[[ Document extract, beginning ]]

Deportation laws face rushed two-hour inquiry as migration debate rages

2 weeks ago 3

The federal opposition will force Labor’s controversial Nauru deportation laws through a rushed two-hour inquiry, but the Albanese government quashed attempts to investigate its wider migration policies as debate from the weekend’s anti-immigration rallies spilled into parliament.

As both One Nation and the Coalition this week beckoned further debate about immigration levels, Labor announced the permanent migration intake would be unchanged from last year, at 185,000 places.

Prime Minister Anthony Albanese during question time on Tuesday.

Prime Minister Anthony Albanese during question time on Tuesday.Credit: Alex Ellinghausen

The opposition said the visa allocation did not account for the “real pressures facing modern Australia” as it pushed for a Senate inquiry into government immigration policies.

Labor rebuffed the move and Prime Minister Anthony Albanese assured his caucus on Tuesday that net overseas migration levels were moderating, as he sought to temper public discussion by warning MPs not to demonise people who attended the weekend marches with legitimate concerns about migration.

[[ Document extract, end ]]
[[ Provided material, beginning ]]

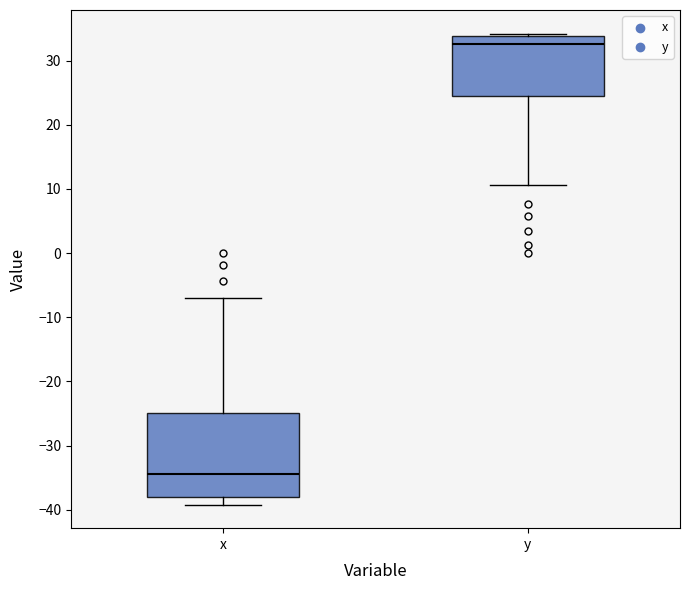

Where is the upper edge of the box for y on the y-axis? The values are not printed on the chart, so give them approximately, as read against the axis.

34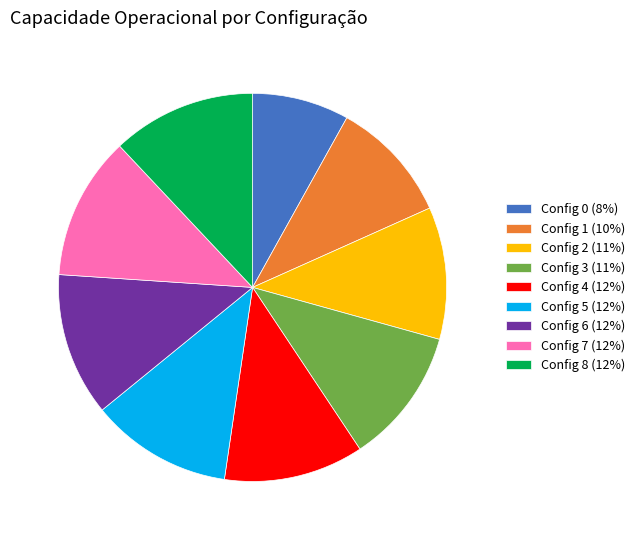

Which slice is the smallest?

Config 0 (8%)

[[ Provided material, end ]]

Directions
According to the article on the deportation laws inquiry, what did Labor set the permanent migration intake at? These lines come from a separate source and are unrelated to the article above.

Answer area
185,000 places, unchanged from last year.